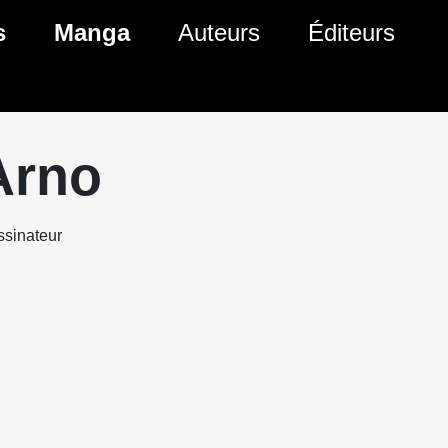
s
Manga
Auteurs
Éditeurs
tés Comics
Nouveautés Manga
 BD
es sorties Comics
Prochaines sorties Manga
Arno
Comics
Genres Manga
sinateur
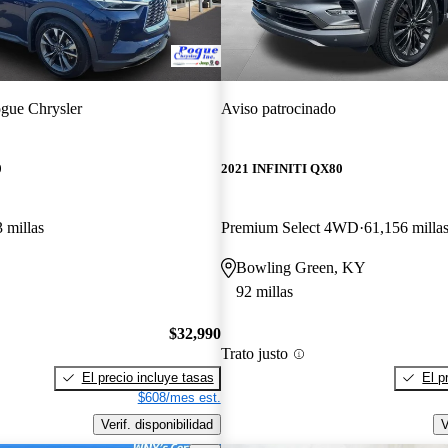
gue Chrysler
Aviso patrocinado
0
2021 INFINITI QX80
 millas
Premium Select 4WD
61,156 milla
Bowling Green, KY
92 millas
$32,990
Trato justo
El precio incluye tasas
El p
$608/mes est.
Verif. disponibilidad
V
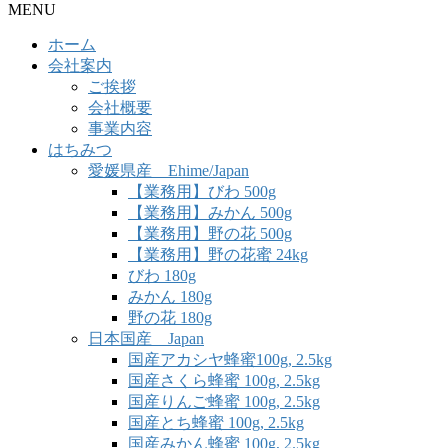
MENU
ホーム
会社案内
ご挨拶
会社概要
事業内容
はちみつ
愛媛県産 Ehime/Japan
【業務用】びわ 500g
【業務用】みかん 500g
【業務用】野の花 500g
【業務用】野の花蜜 24kg
びわ 180g
みかん 180g
野の花 180g
日本国産 Japan
国産アカシヤ蜂蜜100g, 2.5kg
国産さくら蜂蜜 100g, 2.5kg
国産りんご蜂蜜 100g, 2.5kg
国産とち蜂蜜 100g, 2.5kg
国産みかん蜂蜜 100g, 2.5kg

----------

This exercise calls for a verbatim output of the entries, pictures omitted.

• Task answer
s
Manga
Auteurs
Éditeurs
tés Comics
Nouveautés Manga
 BD
es sorties Comics
Prochaines sorties Manga
Arno
Comics
Genres Manga
sinateur
gue Chrysler
Aviso patrocinado
0
2021 INFINITI QX80
 millas
Premium Select 4WD
61,156 milla
Bowling Green, KY
92 millas
$32,990
Trato justo
El precio incluye tasas
El p
$608/mes est.
Verif. disponibilidad
V
MENU
ホーム
会社案内
ご挨拶
会社概要
事業内容
はちみつ
愛媛県産 Ehime/Japan
【業務用】びわ 500g
【業務用】みかん 500g
【業務用】野の花 500g
【業務用】野の花蜜 24kg
びわ 180g
みかん 180g
野の花 180g
日本国産 Japan
国産アカシヤ蜂蜜100g, 2.5kg
国産さくら蜂蜜 100g, 2.5kg
国産りんご蜂蜜 100g, 2.5kg
国産とち蜂蜜 100g, 2.5kg
国産みかん蜂蜜 100g, 2.5kg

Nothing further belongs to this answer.